[Human pose images with coordinates]
_____

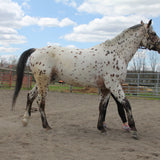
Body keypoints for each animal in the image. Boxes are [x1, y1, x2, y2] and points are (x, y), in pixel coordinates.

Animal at [12, 20, 160, 139]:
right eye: (153, 33)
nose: (159, 47)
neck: (117, 53)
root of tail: (36, 50)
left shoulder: (106, 87)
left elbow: (102, 107)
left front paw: (101, 128)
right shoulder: (113, 84)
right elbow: (126, 104)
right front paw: (134, 130)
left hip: (44, 81)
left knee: (30, 96)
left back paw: (25, 120)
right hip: (43, 81)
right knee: (40, 101)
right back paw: (46, 126)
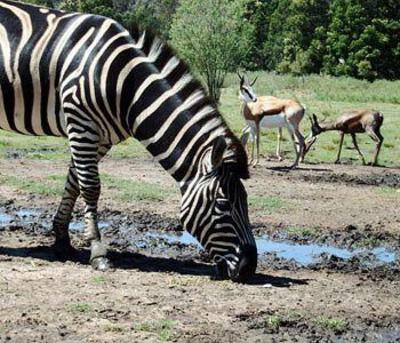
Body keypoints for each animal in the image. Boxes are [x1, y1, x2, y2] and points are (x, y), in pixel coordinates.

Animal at [0, 0, 256, 282]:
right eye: (223, 204)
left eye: (246, 201)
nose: (249, 267)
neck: (128, 88)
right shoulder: (81, 122)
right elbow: (90, 186)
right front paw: (98, 251)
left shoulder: (101, 137)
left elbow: (74, 182)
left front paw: (62, 241)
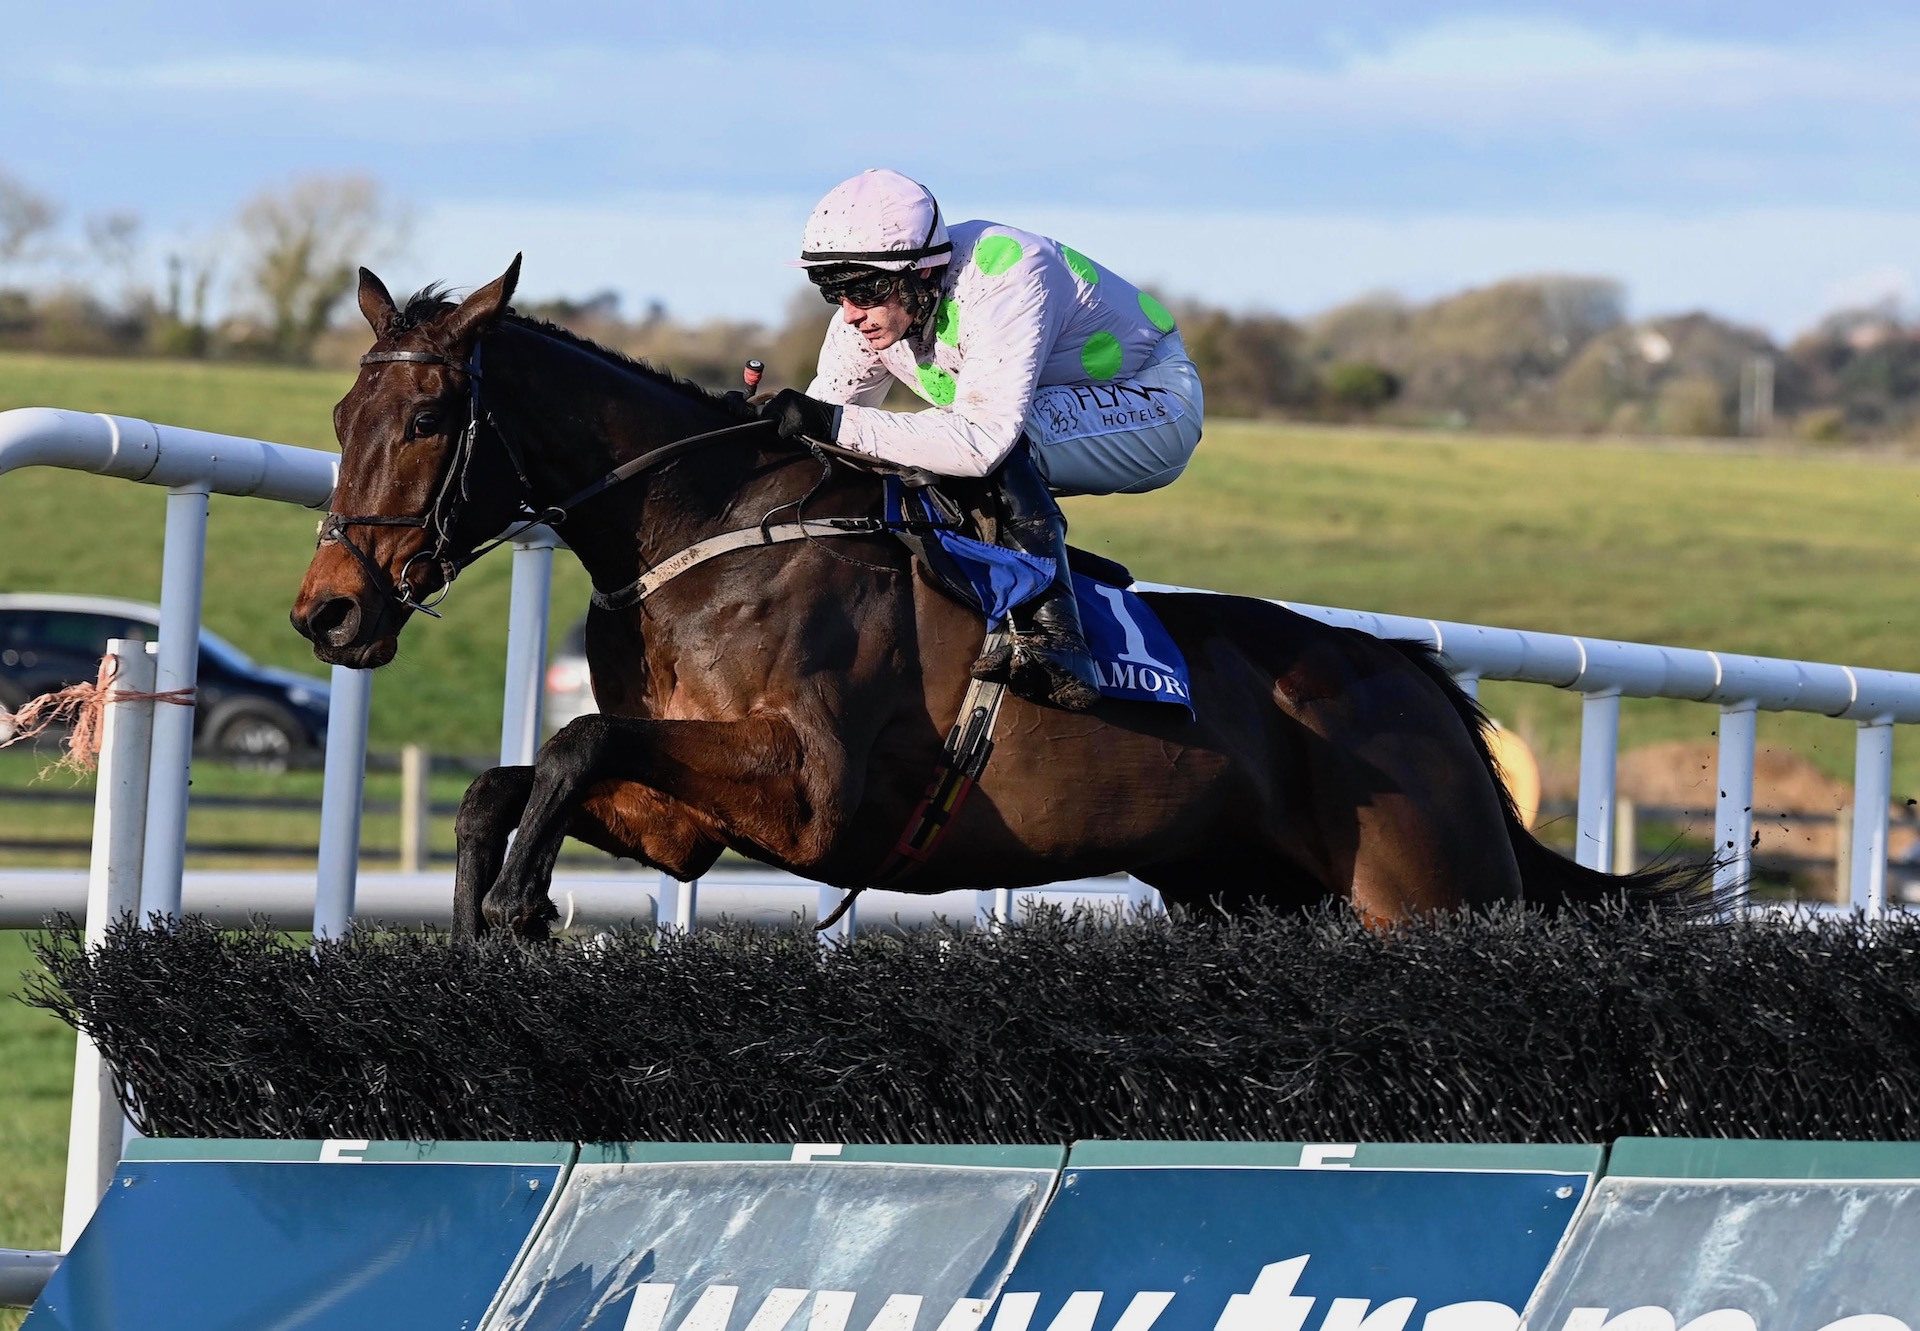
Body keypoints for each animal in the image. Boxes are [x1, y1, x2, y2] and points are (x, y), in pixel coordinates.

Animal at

_____

The data must be repeated exactly. Any pictures in it are to be left out.

> [Task answer]
Body keypoints for each animal in the image. Boxes are [x1, y1, x2, y2] and points are (x, y), in pixel coordinates.

Animal at [12, 20, 160, 139]:
right eye: (153, 33)
nose: (159, 47)
neck: (117, 53)
root of tail: (36, 50)
left shoulder: (106, 87)
left elbow: (102, 107)
left front paw: (101, 128)
right shoulder: (113, 84)
right elbow: (126, 104)
right front paw: (134, 130)
left hip: (44, 81)
left knee: (30, 96)
left back paw: (25, 120)
right hip: (43, 81)
right knee: (40, 101)
right back paw: (46, 126)
Body keypoints for each animal in the image. Boxes are [x1, y1, x2, y2] and points are (x, y), in pixel coordinates.

Animal at [0, 0, 256, 282]:
right eye: (223, 204)
left eye: (246, 201)
nose: (249, 267)
neck: (128, 88)
right shoulder: (81, 122)
right elbow: (90, 186)
right front paw: (98, 251)
left shoulder: (101, 137)
left elbow: (74, 182)
left front paw: (62, 241)
Body keypoints for each animal in the image. Boxes are [x1, y1, x2, y2] and points are (x, y), in pixel coordinates.

Animal at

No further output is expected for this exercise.